Traditions like Royal Oak day
The Royal Oak is the English oak tree within which King Charles II of England hid to escape the Roundheads following the Battle of Worcester in 1651.
Nick Griffin MEP, has recently been asked if he would, as part of the Diamond Jubilee Celebrations, press for the restoration of Royal Oak Day as a public holiday.
Before printing the response from Mr Griffin’s Constituency Outreach office, here is a little history about Royal Oak Day:
The Oak tree was located in Boscobel Wood, which was part of the park of Boscobel House. This was confirmed by Charles to Samuel Pepys in 1680, when he stated that while he was hiding in the tree, a Parliamentarian soldier passed directly below it.
The story was popular after the Restoration, and has been remembered every year in the English traditions of Royal Oak Day. Numerous large dishes painted in slip with the Boscobel Oak, supported by the Lion and Unicorn, with the king's face peeping from the branches were made by the Staffordshire potter Thomas Toft.
Some traditions and information about Royal Oak Day courtesy of the http://royaloakday.org.uk.
Oak Sprigs are traditionally worn on Royal Oak Day and Oak branches can be found placed around statues of Charles II on this day. Plum Pudding washed down with a Royal Oak Ale, especially in a Royal Oak Inn, is traditional in England on this day.
Enjoying art and poetry, dances and songs and theatre are also traditional ways to celebrate, and there is a tradition of beautiful Pottery decorated with the Royal Oak.
The route Charles II took in his escape is known as Monarch's Way. It is now a popular long distance walk around the 29th May (but is not yet connected to the London underground).
There was also a special prayer commemorating the Restoration of Charles II.
In the Diary of John Evelyn under the date of May 29th, 1665, is the following statement: —
"This was the first anniversary appointed by Act of Parliament to be observed as a day of General Thanksgiving for the miraculous restoration of His Majesty: our vicar preaching on Psalm cxviii., 24, requiring us to be thankful and rejoice, as indeed we had cause".

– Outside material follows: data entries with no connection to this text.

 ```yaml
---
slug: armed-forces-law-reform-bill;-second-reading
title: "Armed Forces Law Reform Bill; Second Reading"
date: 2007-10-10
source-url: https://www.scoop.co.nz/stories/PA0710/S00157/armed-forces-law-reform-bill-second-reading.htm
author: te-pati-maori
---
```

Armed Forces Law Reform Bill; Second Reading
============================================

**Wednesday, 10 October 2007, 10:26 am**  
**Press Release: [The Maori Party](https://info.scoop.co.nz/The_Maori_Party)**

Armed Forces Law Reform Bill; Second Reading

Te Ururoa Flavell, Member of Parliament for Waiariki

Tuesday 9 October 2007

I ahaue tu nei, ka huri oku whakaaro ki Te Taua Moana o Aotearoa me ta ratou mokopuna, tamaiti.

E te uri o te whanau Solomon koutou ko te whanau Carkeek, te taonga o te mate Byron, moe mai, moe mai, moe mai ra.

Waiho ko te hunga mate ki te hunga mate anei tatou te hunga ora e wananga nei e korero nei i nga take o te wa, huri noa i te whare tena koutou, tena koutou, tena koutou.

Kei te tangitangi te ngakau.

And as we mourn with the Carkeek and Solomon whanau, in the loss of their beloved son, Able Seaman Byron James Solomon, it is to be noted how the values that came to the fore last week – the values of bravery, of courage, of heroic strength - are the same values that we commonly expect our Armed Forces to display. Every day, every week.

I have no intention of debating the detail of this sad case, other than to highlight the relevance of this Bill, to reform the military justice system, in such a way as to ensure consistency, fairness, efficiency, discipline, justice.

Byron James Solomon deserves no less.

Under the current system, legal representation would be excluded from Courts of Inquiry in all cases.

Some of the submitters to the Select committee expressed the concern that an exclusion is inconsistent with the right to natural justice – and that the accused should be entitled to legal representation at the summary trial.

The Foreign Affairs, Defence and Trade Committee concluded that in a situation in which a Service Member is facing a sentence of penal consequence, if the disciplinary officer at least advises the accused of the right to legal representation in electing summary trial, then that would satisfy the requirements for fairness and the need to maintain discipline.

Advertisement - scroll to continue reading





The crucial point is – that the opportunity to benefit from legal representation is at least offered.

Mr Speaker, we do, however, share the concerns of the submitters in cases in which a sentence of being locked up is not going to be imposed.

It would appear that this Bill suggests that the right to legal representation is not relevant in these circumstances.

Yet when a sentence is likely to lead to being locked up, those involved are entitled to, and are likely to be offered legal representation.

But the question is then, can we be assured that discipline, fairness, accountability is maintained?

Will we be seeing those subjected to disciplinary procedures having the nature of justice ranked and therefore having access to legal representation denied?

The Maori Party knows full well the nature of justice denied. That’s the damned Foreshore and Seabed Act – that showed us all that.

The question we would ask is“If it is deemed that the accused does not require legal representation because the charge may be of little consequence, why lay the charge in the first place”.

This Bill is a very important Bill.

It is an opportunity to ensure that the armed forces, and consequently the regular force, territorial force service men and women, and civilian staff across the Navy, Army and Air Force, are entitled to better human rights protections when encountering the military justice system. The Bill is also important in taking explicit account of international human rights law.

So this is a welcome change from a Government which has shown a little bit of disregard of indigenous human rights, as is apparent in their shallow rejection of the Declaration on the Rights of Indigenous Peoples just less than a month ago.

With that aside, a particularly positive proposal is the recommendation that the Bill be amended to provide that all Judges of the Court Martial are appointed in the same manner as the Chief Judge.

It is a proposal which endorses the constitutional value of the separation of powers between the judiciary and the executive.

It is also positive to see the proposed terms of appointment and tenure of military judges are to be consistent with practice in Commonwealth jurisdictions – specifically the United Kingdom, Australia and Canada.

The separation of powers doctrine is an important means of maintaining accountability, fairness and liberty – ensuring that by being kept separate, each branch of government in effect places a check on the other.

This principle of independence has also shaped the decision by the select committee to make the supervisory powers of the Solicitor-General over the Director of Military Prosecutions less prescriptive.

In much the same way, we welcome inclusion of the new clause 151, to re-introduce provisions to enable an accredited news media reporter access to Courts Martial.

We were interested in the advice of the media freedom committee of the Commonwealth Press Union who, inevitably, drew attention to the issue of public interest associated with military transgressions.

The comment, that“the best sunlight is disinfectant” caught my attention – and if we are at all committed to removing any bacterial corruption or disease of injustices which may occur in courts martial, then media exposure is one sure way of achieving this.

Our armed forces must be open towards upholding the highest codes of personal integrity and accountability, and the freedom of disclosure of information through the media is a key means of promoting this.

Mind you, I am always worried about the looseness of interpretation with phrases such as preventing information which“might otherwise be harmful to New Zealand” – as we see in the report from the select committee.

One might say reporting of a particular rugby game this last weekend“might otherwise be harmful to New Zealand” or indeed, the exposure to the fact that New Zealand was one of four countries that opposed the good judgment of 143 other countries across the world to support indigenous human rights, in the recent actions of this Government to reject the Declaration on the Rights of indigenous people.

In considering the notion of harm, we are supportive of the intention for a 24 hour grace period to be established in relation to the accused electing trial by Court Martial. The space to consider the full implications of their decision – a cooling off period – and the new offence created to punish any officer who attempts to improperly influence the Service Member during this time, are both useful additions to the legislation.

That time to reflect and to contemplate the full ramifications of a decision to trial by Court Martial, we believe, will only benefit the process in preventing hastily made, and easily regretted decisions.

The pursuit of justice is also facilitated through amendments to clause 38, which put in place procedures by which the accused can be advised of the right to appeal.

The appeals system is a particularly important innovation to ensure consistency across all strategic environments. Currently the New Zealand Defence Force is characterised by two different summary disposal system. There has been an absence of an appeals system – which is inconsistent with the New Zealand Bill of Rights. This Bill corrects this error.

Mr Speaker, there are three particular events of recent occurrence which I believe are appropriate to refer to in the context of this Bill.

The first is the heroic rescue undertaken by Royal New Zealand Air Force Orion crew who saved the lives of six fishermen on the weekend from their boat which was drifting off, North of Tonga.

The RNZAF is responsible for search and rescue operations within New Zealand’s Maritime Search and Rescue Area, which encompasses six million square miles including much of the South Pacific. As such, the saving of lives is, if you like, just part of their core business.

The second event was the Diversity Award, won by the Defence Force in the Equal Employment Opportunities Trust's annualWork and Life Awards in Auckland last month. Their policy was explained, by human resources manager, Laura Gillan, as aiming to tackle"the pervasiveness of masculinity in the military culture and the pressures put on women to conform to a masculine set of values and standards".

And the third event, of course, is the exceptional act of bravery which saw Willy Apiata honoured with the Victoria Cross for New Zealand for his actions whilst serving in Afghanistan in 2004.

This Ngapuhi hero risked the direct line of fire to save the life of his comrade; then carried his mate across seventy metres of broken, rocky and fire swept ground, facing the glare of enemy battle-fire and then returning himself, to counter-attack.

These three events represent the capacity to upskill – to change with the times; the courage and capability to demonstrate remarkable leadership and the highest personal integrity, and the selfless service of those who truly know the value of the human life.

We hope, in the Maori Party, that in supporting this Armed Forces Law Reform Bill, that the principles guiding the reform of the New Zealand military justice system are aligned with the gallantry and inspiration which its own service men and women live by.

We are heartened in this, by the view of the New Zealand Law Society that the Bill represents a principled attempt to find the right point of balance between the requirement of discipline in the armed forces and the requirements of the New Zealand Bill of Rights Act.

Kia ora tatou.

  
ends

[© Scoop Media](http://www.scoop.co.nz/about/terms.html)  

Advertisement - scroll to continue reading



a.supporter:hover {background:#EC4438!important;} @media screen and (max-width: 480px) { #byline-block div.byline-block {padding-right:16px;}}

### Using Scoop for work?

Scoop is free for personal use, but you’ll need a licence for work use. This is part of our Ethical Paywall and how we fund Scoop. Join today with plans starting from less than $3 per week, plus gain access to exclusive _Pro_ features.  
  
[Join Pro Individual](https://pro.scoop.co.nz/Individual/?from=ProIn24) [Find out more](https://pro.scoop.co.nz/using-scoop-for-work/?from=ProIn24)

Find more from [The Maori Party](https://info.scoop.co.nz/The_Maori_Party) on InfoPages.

This commemorative prayer and thus our national Royal Oak holiday was removed from the Prayer Book in 1859. Dr Eichhorn an expert on trees, recently made a video entitled "Oak - a very English Tree". But his suggestion that St George is "a peculiar national symbol" with "no particular associations with England" is incorrect. Charles II's Restoration was completed on St. George's Day, at his English Coronation in 1661.
Thank you for your email regarding the restoration of Royal Oak Day as a public holiday, on the 29th May.
Mr Griffin has asked me to reply to you on his behalf.
As a British National Party MEP, Mr Griffin is keen to support initiatives which preserve and celebrate English cultural heritage.
Nick Griffin and the British National Party have, for example, been campaigning for St George’s Day to be a national holiday for many years. The Party celebrates St George’s Day with a variety of social events across the country, in an effort to maintain English identity, culture and tradition. In recent years, Mr Griffin has also been able to offer community groups in his North West of England European constituency the opportunity to apply for funding from his English Fair Fund (to which he donates 10 per cent of his monthly European Parliament salary) to help with their St George’s Day event costs.
In his capacity as an MEP, Nick Griffin has submitted a Written Declaration to the European Parliament urging Member States to declare their National Saints’ Days to be public holidays, marked publicly by the flying of their respective Saint’s flag on all public buildings. He is also utilising his MEP communications budget to fund his campaign to have St George’s Day declared a national holiday in England. (I attach a copy of the leaflet for your information.)
Please be assured that Mr Griffin will continue to do all he can to ensure that Britain’s cultural heritage is preserved and celebrated.